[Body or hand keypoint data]

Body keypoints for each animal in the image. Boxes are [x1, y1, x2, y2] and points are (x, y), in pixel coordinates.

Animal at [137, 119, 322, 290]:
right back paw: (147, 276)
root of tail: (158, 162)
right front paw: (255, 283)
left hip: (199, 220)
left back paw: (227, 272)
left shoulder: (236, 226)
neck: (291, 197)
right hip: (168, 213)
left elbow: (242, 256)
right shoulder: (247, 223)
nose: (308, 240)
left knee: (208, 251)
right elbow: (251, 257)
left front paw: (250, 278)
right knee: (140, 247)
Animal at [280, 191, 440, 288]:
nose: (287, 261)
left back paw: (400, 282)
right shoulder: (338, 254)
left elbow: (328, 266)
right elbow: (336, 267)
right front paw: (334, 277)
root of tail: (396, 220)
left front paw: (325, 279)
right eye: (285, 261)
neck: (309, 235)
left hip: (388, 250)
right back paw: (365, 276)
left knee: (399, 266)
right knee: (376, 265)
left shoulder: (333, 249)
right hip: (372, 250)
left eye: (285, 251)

▶ _What the exercise asks_
Reproduce, exactly, all the lines shown above.

▶ _Solution to this problem_
Body keypoints for each animal in the image. Boxes are [x1, y1, x2, y2] and points are (x, y), in pixel coordinates.

Animal at [137, 119, 322, 290]:
right back paw: (147, 276)
root of tail: (158, 162)
right front paw: (255, 283)
left hip: (199, 220)
left back paw: (227, 272)
left shoulder: (236, 226)
neck: (291, 197)
right hip: (168, 213)
left elbow: (242, 256)
right shoulder: (247, 223)
nose: (308, 240)
left knee: (208, 251)
right elbow: (251, 257)
left front paw: (250, 278)
right knee: (140, 247)
Animal at [280, 191, 440, 288]:
nose: (287, 261)
left back paw: (400, 282)
right shoulder: (338, 254)
left elbow: (328, 266)
right elbow: (336, 267)
right front paw: (334, 277)
root of tail: (396, 220)
left front paw: (325, 279)
right eye: (285, 261)
neck: (309, 235)
left hip: (388, 250)
right back paw: (365, 276)
left knee: (399, 266)
right knee: (376, 265)
left shoulder: (333, 249)
right hip: (372, 250)
left eye: (285, 251)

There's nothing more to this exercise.